[Mesa-dev] [PATCH v2 00/16] radeonsi: improve handling of temporary arrays

Thu Aug 11 10:57:14 UTC 2016

On Thu, Aug 11, 2016 at 11:29 AM, Nicolai Hähnle <nhaehnle at gmail.com> wrote:
> On 10.08.2016 23:36, Marek Olšák wrote:
>>
>> On Wed, Aug 10, 2016 at 9:23 PM, Nicolai Hähnle <nhaehnle at gmail.com>
>> wrote:
>>>
>>> Hi,
>>>
>>> this is a respin of the series which scans the shader's TGSI to determine
>>> which channels of an array are actually written to. Most of the st/mesa
>>> changes have become unnecessary. Most of the radeon-specific part stays
>>> the same.
>>>
>>> For one F1 2015 shader, it reduces the scratch size from 132096 to 26624
>>> bytes, which is bound to be much nicer on the texture cache.
>>
>>
>> This has been bugging me... is there something we can do to move
>> temporary arrays to registers?
>>
>> F1 2015 is the only game that doesn't "spill VGPRs", yet has the
>> highest scratch usage per shader. (without this series)
>>
>> If a shader uses 32 VGPRs and a *ton* of scratch space, you know
>> something is wrong.
>
>
> We actually already do that partially: in emit_declaration, we check the
> size of the array, and if it's below a certain threshold (<= 16 currently)
> it is lowered to LLVM IR that becomes registers.
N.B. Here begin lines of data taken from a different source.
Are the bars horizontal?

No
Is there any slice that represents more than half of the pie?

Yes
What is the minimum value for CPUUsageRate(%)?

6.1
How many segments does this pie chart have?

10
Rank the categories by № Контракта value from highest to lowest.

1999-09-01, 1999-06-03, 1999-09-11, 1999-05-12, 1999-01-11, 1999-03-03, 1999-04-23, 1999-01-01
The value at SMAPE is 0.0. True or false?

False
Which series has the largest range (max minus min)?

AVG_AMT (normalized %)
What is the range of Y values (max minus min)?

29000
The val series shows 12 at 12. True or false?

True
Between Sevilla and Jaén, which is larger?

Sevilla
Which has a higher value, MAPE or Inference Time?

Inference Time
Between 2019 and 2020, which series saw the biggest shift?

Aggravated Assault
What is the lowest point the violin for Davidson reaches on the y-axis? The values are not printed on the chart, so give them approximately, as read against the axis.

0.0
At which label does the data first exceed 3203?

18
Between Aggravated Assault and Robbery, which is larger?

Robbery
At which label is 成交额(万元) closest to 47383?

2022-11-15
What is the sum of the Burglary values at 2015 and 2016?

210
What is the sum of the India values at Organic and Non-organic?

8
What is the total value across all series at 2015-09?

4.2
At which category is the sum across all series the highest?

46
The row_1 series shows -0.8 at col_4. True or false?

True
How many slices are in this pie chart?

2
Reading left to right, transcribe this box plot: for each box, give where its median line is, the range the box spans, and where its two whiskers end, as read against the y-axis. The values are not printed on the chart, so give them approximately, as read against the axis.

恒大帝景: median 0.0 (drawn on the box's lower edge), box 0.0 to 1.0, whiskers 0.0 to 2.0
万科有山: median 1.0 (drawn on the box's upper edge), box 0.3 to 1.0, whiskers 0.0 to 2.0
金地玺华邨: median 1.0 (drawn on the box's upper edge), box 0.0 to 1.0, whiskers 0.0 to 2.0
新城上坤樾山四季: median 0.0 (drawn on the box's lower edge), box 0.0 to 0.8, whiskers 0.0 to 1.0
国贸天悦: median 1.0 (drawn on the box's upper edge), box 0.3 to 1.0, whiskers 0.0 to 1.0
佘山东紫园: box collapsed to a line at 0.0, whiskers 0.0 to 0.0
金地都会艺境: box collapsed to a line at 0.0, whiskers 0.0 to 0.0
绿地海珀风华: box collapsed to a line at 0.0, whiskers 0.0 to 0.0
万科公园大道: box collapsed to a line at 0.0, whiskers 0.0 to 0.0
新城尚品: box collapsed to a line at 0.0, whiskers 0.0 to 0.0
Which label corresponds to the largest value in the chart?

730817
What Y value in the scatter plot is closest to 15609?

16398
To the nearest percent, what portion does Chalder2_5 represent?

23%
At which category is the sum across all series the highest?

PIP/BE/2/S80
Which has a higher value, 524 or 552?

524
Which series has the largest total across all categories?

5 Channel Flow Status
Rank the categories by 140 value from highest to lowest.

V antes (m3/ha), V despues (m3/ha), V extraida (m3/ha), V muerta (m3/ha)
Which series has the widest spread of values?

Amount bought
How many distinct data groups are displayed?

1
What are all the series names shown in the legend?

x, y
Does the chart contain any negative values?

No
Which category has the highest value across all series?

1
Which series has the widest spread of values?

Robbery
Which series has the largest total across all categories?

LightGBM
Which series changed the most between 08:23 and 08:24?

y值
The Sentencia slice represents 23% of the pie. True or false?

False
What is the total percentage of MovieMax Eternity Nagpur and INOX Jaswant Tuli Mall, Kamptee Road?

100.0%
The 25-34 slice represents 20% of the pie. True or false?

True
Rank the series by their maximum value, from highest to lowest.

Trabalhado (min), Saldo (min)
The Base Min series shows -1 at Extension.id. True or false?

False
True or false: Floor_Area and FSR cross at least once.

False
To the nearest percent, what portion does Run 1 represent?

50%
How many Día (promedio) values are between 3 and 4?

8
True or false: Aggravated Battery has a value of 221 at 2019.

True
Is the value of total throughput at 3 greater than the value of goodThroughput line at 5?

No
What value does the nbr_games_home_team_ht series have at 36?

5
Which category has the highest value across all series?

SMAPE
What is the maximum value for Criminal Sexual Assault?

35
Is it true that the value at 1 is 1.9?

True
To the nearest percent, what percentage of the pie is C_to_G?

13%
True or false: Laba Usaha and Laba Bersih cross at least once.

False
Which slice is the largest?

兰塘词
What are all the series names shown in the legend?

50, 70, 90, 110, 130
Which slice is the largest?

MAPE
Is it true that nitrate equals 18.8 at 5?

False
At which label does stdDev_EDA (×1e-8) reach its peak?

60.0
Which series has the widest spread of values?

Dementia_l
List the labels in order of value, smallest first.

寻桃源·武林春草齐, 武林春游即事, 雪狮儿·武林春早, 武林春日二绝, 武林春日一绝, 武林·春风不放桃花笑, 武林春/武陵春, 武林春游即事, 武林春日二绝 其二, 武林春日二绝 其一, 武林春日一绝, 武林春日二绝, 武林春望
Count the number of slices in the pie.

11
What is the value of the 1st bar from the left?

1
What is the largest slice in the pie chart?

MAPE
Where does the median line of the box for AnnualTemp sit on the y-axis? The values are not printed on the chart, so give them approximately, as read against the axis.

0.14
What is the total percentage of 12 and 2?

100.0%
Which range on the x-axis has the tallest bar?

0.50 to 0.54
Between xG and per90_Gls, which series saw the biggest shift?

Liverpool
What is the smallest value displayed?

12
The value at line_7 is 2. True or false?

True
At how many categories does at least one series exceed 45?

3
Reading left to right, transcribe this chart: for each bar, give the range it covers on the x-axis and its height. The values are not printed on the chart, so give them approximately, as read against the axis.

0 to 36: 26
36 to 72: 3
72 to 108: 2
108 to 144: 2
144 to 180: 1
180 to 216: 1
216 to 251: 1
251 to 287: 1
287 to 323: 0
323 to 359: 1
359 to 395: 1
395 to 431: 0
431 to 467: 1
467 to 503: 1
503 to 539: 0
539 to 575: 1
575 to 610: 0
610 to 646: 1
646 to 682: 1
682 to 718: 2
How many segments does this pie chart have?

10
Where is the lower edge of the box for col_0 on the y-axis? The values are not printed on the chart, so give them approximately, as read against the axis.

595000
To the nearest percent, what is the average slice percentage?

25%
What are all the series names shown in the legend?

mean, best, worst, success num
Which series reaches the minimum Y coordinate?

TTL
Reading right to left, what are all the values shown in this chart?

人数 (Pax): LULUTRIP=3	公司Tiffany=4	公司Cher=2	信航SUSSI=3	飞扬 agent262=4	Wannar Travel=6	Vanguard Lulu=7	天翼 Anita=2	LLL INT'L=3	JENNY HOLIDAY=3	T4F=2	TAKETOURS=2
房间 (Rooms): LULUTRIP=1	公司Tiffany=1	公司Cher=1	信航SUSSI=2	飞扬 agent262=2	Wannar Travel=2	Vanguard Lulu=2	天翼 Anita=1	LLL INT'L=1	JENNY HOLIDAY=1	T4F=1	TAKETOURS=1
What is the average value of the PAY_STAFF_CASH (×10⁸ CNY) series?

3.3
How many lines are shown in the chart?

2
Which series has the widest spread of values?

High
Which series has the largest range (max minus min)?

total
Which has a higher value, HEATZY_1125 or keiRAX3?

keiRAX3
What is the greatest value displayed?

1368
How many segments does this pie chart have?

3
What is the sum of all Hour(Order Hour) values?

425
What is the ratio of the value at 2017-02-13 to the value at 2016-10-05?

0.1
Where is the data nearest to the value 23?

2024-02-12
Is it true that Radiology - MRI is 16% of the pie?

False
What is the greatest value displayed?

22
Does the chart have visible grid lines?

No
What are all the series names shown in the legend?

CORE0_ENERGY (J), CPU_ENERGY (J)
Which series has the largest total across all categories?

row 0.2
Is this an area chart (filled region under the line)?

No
In particular, that one
> shader has:
>
> Before: Shader Stats: SGPRS: 40 VGPRS: 32 Code Size: 3316 LDS: 0 Scratch:
> 132096 Max Waves: 8 Spilled SGPRs: 0 Spilled VGPRs: 0
> After: Shader Stats: SGPRS: 32 VGPRS: 60 Code Size: 3068 LDS: 0 Scratch:
> 26624 Max Waves: 4 Spilled SGPRs: 0 Spilled VGPRs: 0
>
> Looks like some of the arrays now land in VGPRs since they have become
> smaller with that series.
>
> There are still a _lot_ of weaknesses in all of this, and they mostly have
> to do with limitations that are rather deeply baked into assumptions of
> LLVM's codegen architecture.
>
> The biggest problem is that an array in VGPRs needs to be represented
> somehow in the codegen, and it is currently being represented as one of the
> VGPR vector register classes, which go up to VReg_512, i.e. 16 registers.
> Two problems with that:
>
> 1. The granularity sucks. If you have an array of 10 entries, it'll end up
> effectively using 16 registers anyway.
>
> 2. You can't go above arrays of size 16. (Though to be fair, once you reach
> that size, you should probably start worrying about VGPR pressure.)
>
> Some other issues are that
>
> 3. It should really be LLVM that decides how to lower an array, not Mesa.
> Ideally, LLVM should be able to make an intelligent decision based on the
> overall register pressure.
>
> 4. We currently don't use LDS for shaders. This was disabled because LLVM
> needs to be taught about interactions with other LDS uses, especially in
> tessellation.

I think we should first focus on PS and CS. Sadly, LDS is pretty
small. We can spill at most 128 dwords (256 on CIK/VI) per thread, but
all LDS is used at that point and the wave count is 1 per CU (0.25 per
SIMD) = worse than scratch. A more conservative approach is to have a
maximum of 16 (32 - CIK/VI) dwords of LDS per thread, which should
give us 2 waves per SIMD (with zero PS inputs and no DDX/DDY) or 1-2
waves per SIMD depending on the number of PS inputs (but never 2 on
all SIMDs).

Marek